PROBLEM STATEMENT ▸ Lines from the line with "Execution stage - Task 2: 0.55 -> 0.47" to the line with "Review Stage - Task 3: 0.61 -> 0.25" in the entries below, and only those, must be output exactly, with both ends included.

EXCERPTED DATA ▸
• • • •
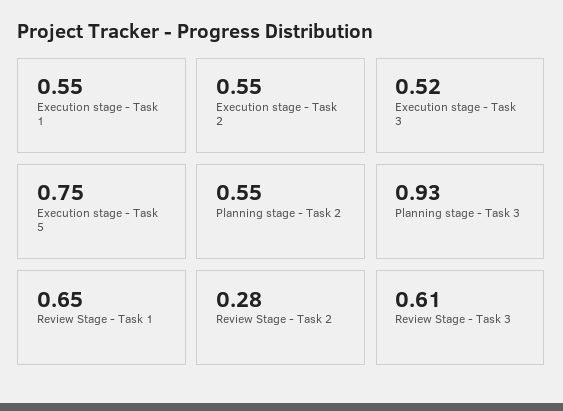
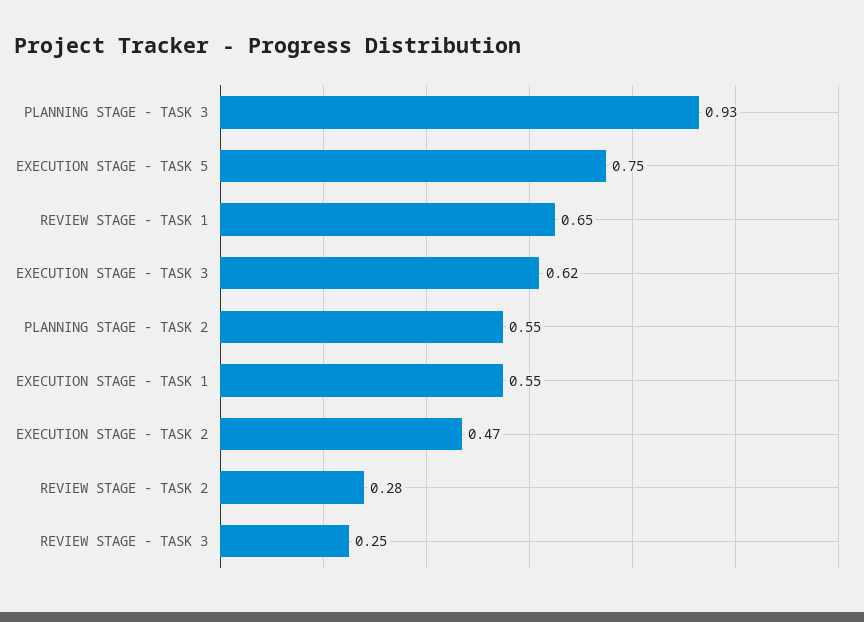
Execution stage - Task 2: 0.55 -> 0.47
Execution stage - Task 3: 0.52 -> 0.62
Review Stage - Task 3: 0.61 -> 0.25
• • • •
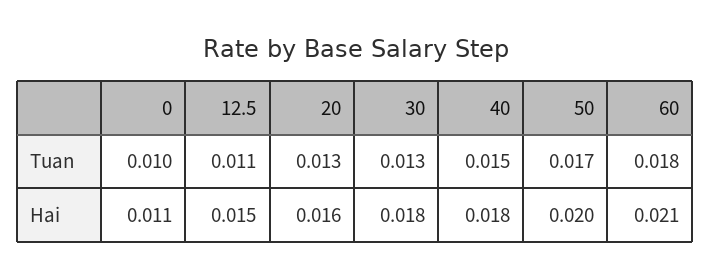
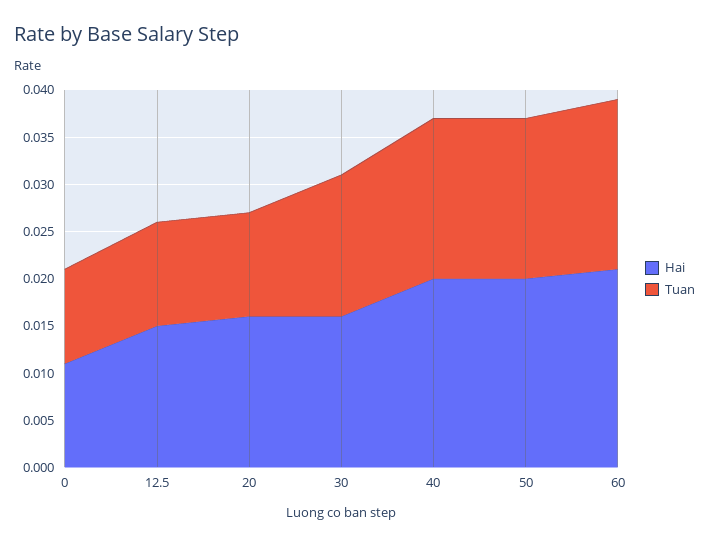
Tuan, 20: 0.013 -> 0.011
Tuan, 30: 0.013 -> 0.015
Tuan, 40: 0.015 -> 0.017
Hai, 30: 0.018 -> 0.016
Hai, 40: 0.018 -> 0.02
• • • •
SOLUTION TO THE PROBLEM ▸
Execution stage - Task 2: 0.55 -> 0.47
Execution stage - Task 3: 0.52 -> 0.62
Review Stage - Task 3: 0.61 -> 0.25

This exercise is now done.